Around midnight we pulled into Vang Vieng. It’s an incredibly small place, maybe three streets. I was exhausted, it was close to midnight and my hotel was down a small hill, off the main street and along the river. My first thought was “oh boy, what have I gotten myself into.”
The grounds of the hotel were completely dark. When the minibus stopped, someone was waiting for me with an envelope that contained my key. They showed me to my room and informed me that the office closed at 9pm, so there were no actual staff at the hotel.
This is rural Laos, so I knew not to expect much from the hotel, but at $80USD/night and a self-proclaimed 4-star rating, I was hoping there would at least be someone at the desk 24 hours a day.
I was quickly shown my room which did not contain a fridge, safe, phone or TV. I was told there was no TV or phone so that guests wouldn’t be “distracted” and could totally relax. Given the overall spartan nature of the accommodations I think this was just creative spin on a budget too low for TV’s.
The room itself was two twin beds pushed together to form a Queen sized bed with mosquito nets (Vang Vieng is a borderline malarial zone), a small unstable looking desk near the window and a tiny bathroom with a sink, toilet and shower. As all of the rooms are in the one story low rise buildings around the courtyard, they also have small patios with chairs outside next to the door, I suppose they are meant to resemble adjoining bungalows.
The hotel did not make the best first impression on me, but things are often better in the light of day.
The next morning I went to the office and had a nice chat with the American-Lao woman who had handled my reservation, walked around the pleasant gardens in the hotel and sat in the restaurant bar that peaks out over the Mekong and gives you excellent views of the bucolic Lao country side. I don’t say that with a grain of salt…Vang Vieng is in the middle of nowhere, the surroundings are very rural.

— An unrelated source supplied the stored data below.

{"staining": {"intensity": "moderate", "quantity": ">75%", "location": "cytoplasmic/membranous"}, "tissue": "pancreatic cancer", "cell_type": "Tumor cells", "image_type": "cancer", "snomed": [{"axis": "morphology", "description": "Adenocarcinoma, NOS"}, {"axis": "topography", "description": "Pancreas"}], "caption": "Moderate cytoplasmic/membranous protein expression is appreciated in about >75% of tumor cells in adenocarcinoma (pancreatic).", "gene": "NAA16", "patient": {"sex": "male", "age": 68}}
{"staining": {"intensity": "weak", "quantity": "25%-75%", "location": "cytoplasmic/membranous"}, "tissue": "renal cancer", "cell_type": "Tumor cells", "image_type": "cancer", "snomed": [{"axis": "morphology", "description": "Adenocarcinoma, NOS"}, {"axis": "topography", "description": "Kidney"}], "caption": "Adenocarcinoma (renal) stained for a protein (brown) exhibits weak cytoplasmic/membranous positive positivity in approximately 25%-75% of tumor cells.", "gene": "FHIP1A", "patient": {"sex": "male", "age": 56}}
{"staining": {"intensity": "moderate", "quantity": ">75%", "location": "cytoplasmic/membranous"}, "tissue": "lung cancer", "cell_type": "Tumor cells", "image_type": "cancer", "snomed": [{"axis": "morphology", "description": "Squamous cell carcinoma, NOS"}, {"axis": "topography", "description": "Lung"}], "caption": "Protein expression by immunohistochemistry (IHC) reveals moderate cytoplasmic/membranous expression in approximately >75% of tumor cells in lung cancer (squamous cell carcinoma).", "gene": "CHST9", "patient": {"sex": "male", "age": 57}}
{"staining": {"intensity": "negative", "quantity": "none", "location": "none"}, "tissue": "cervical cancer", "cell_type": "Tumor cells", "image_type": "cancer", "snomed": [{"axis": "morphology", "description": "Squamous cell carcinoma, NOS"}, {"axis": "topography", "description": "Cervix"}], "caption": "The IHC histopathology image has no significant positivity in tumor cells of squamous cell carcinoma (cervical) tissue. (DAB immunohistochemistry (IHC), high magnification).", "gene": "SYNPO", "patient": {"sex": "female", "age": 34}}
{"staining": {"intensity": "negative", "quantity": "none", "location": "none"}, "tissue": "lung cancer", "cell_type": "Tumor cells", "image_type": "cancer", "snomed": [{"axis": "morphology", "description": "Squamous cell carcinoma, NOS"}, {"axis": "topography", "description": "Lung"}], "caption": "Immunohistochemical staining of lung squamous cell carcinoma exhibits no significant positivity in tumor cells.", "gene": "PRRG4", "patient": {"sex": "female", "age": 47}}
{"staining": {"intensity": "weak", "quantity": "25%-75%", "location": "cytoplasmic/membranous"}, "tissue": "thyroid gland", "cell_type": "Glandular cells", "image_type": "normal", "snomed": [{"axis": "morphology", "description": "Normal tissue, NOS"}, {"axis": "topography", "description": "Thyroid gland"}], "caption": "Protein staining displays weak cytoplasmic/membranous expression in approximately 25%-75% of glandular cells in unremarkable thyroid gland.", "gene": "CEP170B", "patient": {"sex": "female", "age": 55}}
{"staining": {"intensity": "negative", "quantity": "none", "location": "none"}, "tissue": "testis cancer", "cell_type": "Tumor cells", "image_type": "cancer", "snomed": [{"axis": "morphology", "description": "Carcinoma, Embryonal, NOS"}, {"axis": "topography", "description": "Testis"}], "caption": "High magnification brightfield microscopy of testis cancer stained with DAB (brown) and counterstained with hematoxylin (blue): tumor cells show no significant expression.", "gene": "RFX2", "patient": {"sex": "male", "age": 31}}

I ended up staying in Vang Vieng longer than I had expected to (as many travelers do) alternating my days between resting in the hotel, walking around town and partaking in the utter madness on the river. For a two day period I was convinced I had malaria, then Dengue fever (dengue is endemic in the area around Vientiane). It turned out I was just tired and a bit hungover. I made some great friends and have been raving to everyone at home about Laos since.
Villa Nam Song Report Card
Pros: The “best” hotel in town, decent restaurant with excellent river views, nice gardens, good air conditioning, rooms are nice for Vang Vieng.
Cons: Wildly overpriced, closer to a 2-star than a 4-star. No hotel staff on site after 8 or 9pm, no TV (a feature some of the $10/night guesthouses have…as well as 24hour staff at reception), located at the end of the strip.
Verdict: I don’t think I would stay at Villa Nam Song next time I go to Laos. The price simply doesn’t stack up to what it delivers. You can get a room just as nice at one of the “lesser” hotels for half as much money (or perhaps less). It looked like development work on a new “nice” hotel was underway in the center of town near the main tubing depot. In the future I would try that place (when open), or just check out one of the small hotels on the main strip.